First, people should recognize that the May report was seriously bad news about the current state of the labor market. The monthly jobs numbers are always somewhat erratic, but the May report followed a weak April report and included downward revisions to the data for the prior two months. As a result, the 116,000 average rate of job growth for the last three months is only slightly more rapid than is needed to keep pace with the growth of the labor force.

Rather than being good news, the drop in the unemployment rate to 4.7 percent was entirely the result of unemployed workers who gave up looking for jobs and dropped out of the labor force. That is not how we want to get the unemployment rate down.

Furthermore, there was a sharp increase in the number of part-time employed people who want full-time employment. Other data in the report, like the percentage of people who are confident enough in their labor market prospects to quit a job without a new job already lined up, are more consistent with a recession than a strong labor market.

Given this reality, it is hard to see why the Fed is so anxious to raise interest rates. Remember, the point of raising interest rates is to slow the economy and reduce the pace of job creation. Raising rates is something you do when you think the economy is too strong, not when it is weak.
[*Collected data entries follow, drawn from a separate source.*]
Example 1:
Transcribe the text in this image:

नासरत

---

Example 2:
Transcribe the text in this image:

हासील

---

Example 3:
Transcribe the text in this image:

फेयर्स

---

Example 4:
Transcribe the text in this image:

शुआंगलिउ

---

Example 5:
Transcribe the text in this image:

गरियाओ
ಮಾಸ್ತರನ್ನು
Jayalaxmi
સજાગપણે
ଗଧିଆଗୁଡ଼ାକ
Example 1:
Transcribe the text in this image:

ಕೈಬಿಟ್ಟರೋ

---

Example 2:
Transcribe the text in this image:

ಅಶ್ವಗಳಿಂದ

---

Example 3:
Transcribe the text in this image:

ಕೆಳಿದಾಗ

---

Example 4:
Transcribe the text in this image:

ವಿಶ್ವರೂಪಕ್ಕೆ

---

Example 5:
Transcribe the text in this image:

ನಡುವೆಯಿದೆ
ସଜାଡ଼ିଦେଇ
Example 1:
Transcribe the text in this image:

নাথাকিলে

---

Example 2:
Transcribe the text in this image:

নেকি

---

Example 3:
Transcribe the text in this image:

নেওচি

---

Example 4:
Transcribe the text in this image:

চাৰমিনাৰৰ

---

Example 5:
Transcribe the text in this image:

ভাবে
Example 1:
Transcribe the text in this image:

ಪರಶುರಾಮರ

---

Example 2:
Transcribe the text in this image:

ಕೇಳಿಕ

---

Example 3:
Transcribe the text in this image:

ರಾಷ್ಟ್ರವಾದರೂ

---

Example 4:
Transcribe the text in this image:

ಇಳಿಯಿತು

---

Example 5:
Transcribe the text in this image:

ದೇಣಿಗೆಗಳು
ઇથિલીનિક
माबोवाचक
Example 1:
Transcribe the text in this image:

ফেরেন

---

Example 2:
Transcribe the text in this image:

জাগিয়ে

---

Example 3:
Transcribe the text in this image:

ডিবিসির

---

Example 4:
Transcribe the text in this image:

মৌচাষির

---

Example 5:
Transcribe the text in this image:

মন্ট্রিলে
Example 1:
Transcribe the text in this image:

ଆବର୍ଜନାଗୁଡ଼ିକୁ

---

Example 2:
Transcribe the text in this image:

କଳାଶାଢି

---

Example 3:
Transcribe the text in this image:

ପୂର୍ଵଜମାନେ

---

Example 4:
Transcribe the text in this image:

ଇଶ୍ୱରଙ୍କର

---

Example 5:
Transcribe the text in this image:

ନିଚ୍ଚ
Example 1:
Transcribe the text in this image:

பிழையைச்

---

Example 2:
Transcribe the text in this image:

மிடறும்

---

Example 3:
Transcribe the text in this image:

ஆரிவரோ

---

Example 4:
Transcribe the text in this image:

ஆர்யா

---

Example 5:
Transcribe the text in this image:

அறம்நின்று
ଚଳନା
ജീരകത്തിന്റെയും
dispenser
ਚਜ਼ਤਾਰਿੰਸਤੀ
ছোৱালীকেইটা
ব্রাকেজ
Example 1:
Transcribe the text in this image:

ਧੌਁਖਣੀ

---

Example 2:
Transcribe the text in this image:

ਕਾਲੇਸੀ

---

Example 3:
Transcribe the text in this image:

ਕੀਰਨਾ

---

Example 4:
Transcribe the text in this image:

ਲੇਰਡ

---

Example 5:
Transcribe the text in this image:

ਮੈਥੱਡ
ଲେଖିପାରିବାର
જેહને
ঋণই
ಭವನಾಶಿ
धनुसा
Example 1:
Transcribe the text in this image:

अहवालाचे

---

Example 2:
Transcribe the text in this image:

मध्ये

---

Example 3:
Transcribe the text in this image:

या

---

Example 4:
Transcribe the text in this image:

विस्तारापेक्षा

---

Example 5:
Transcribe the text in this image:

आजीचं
On the one hand, there are inflation hawks who seem to believe that we are on the cusp of another surge of the inflation rate, like we saw in the 1970s. This is a bit hard to understand since almost all the data show that inflation is well-contained and still below the Fed’s 2 percent target. Furthermore, it is difficult to take this argument too seriously since the inflation hawks have been making the same argument for the last six years.

But as weak as the inflation hawks’ case may be, at least it is an understandable argument. The argument that is even more perverse comes from Fed members who say things to the effect that they want to “normalize” interest rates. In this argument, raising interest rates is effectively an end in itself. In prior decades, the Fed generally kept its short-term interest rate in the range of 3 to 6 percent. The argument is that we should want to get the interest rate back into this range so that things will be again be back to normal.
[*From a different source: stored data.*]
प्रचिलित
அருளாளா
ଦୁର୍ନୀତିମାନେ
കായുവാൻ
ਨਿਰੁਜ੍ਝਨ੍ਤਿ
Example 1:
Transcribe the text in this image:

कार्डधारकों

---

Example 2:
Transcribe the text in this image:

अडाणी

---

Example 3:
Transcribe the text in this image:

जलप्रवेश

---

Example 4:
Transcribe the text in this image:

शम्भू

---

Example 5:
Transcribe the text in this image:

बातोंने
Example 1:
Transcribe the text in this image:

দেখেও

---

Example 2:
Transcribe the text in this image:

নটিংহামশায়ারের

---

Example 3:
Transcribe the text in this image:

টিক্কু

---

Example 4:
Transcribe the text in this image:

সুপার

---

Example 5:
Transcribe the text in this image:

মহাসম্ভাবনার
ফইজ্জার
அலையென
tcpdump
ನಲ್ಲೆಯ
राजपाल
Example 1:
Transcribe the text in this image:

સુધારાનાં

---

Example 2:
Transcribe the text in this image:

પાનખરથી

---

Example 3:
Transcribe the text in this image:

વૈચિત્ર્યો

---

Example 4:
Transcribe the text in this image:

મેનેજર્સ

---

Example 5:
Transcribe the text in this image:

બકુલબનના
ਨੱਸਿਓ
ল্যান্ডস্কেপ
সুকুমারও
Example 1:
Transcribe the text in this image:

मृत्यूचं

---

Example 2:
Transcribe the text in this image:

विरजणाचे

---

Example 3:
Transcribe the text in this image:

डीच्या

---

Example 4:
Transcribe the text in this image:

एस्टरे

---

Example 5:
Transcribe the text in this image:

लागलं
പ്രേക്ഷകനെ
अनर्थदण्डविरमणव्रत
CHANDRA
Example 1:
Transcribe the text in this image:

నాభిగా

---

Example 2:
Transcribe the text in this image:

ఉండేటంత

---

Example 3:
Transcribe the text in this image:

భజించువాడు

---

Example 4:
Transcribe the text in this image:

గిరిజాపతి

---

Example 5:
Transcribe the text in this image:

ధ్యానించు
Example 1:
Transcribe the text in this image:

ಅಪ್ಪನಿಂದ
But the economy and the labor market is still very far from normal, as the May jobs report reminded us. It doesn’t make sense to have an interest rate policy that is consistent with a normal economy at a time when the economy is still badly in need of stimulus and remains far below its potential level of output.

This is where the lack of discussion of Federal Reserve board policy in the presidential campaign is so striking. All three of the remaining candidates have made commitments about promoting growth and job creation, but they are not going to be able to get very far if they face a Federal Reserve board that is committed to slowing the economy and reducing the rate of job creation.

It is surprising that the Fed’s policy has not been a focus of any of the candidates thus far. The president appoints seven of the 12 voting members of the Federal Open Market Committee (FOMC) that determines interest rate policy. (Bernie Sanders has occasionally raised these issues.) The candidates should be talking about the sort of people they would appoint to these slots and what they might do to rein in the members of the FOMC who are effectively appointed by banks. And, if the candidates don’t bring up the topic themselves, the media should be asking.

The Fed is hugely important is setting economic policy. If we are going to seriously debate economic issues, Fed policy has to be part of that discussion.